Bill Elliott

Current position
- Title: Head coach
- Team: West Florida
- Conference: Gulf South Conference
- Record: 284–125–45 (.661)

Biographical details
- Alma mater: University of Tennessee (B.S., M.S.)

Playing career
- ?–1991: Tennessee Volunteers
- 1993–1994: Chattanooga Express (USISL)
- 1997: Mobile Revelers (USL II)
- 1998: Pensacola Barracudas

Coaching career (HC unless noted)
- 1992: Maryville (assistant)
- 1993–1994: Tennessee Wesleyan (men's & women's)
- 1995–2001: West Florida (women's)
- 1995–present: West Florida (men's)
- 2012–2018: Chattanooga FC

Accomplishments and honors

Championships
- 10× Gulf South Conference regular season (men's); 7× NPSL Southeast Conference (Chattanooga FC); 3× NPSL South Region (Chattanooga FC); 2015 USASA National Amateur Championship (Chattanooga FC);

Awards
- 8× Gulf South Conference Coach of the Year (men's); 3× South Region Coach of the Year; GSC Coach of the Decade (2010–2019); NPSL National Coach of the Year (2014); Alexander Arellano Memorial Trophy (2016); Inducted into Chattanooga FC Hall of Legends (2024);

= Bill Elliott (soccer) =

American college soccer coach

Bill Elliott is an American college soccer coach who has served as the head coach of the University of West Florida Argonauts men's soccer team since 1995.

== Playing career ==
Elliott began his soccer career at Hixson High School in Chattanooga, Tennessee, where he served as senior captain and led the team to a second-place finish in the state championship.

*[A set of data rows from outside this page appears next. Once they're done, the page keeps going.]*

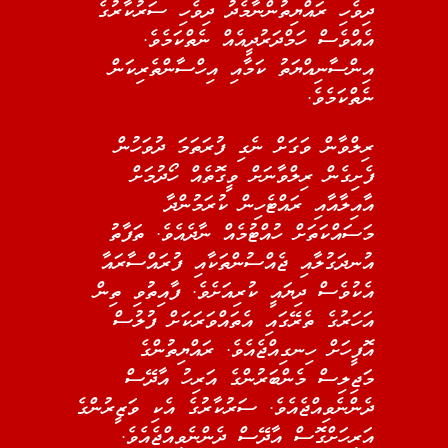
ދިވެހި ރައްޔިތުންނާމެދު ދިވެހި ސަރުކާރުގެ
އެއްވެސް ހަމްދަރުދީއެއް ނެތްކަމެވެ.
އިންސާނިއްޔަތު ކަމާއި އިހްސާންތެރިކަން
ނެތްކަމެވެ.
ރިލްވާން ވަގަށް ނެގި ފުރަތަމަ ދުވަހުން
ފެށިގެން ރިލްވާނަށް ވީގޮތެއް ހޯދުމަށް
އާއިލާއާއި ރައްޓެހިން ކުރަމުންދާ
މަސައްކަތަށް ހުއްޓުމެއް ނާދެއެވެ. ތަފާތު
އުނދަގުލާއި ޖެއްސުންތަކާއި ފުރައްސާރައާ
އެކުވެސް ދިޔައީ ކުރިއަށެވެ. ފާއިތުވި ތިން
އަހަރުގެ ތެރޭގައި އެތައްވަރަކަށް ފުލުސް
އޮފީހަށް ހިނގިއްޖެއެވެ. ރައްޔިތުންގެ
މަޖިލިސް މެންބަރުންގެ އަރިހު އާދޭސް
ދެންނެވިއްޖެއެވެ. ސަރުކާރުގެ އެކި ވަޒީރުންގެ
އަރިހަށްގޮސް އާދޭސް ދެންނެވިއްޖެއެވެ.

He went on to play NCAA Division I soccer for the University of Tennessee Volunteers, while earning his bachelor's degree in business administration (1991) and master's degree in recreation and sports management (1993).

Following college, Elliott played semi-professional soccer in the United States Interregional Soccer League (USISL) with the Chattanooga Express, contributing to their runner-up finish at the 1993–94 Indoor Soccer National Championships. In 1997, he joined the USL II Mobile Revelers as a player (starting the season) before being promoted mid-season to player-head coach. The following year, in 1998, he played and served as an assistant coach for the Pensacola Barracudas.

== Coaching career ==

=== Maryville College ===
Elliott began his coaching career as an assistant at Maryville College in 1992. He then served as head coach for both the men's and women's teams at Tennessee Wesleyan University from 1993 to 1994, leading both to playoff appearances.

=== West Florida ===
In 1995, Elliott joined the University of West Florida, initially coaching both the men's and women's soccer teams. He stepped down from the women's program after 2001 (98–34–6 record, .732 winning percentage) to focus on the men's team.

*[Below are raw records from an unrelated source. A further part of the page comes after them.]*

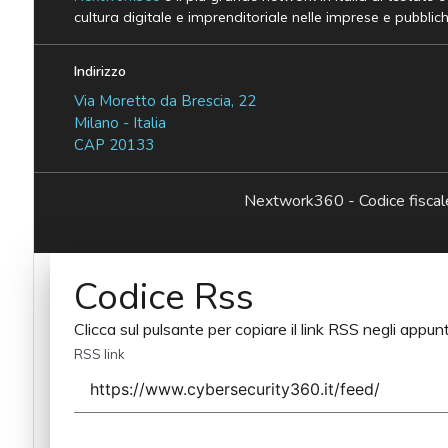
cultura digitale e imprenditoriale nelle imprese e pubblic
Indirizzo
Via Moretto da Brescia, 22
Milano - Italia
CAP 20133
Nextwork360 - Codice fisc
Codice Rss
Clicca sul pulsante per copiare il link RSS negli appunt
RSS link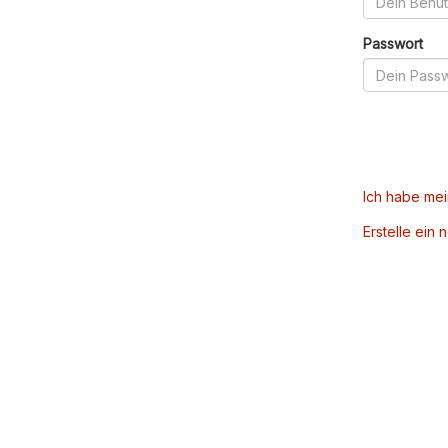
Passwort
Ich habe me
Erstelle ein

The Argonauts have won 10 Gulf South Conference (GSC) championships (the most in conference history), made 19 GSC Tournament appearances, and reached the NCAA Division II Tournament seven times, including a semifinal run in 2006.

Elliott has earned 8 GSC Coach of the Year awards (men's), 3 South Region Coach of the Year honors, and was named GSC Coach of the Decade for 2010–2019. In 2024, he was recognized again as GSC Coach of the Year after leading the team to an undefeated conference record.

He led UWF to an undefeated 2024 GSC regular season (7–0–4) and the 2025 GSC Championship (2–0 win over Mississippi College).

=== Chattanooga FC ===
Beyond college, Elliott coached Chattanooga FC in the National Premier Soccer League (NPSL) from 2012 to 2018 (plus later roles), achieving a 97-28-34 record, seven Southeast Conference titles, three South Region titles, and three national finalist appearances. He won the NPSL Alexander Arellano Memorial Trophy three times (2014–2016) and was inducted into the Chattanooga FC Hall of Legends in 2024.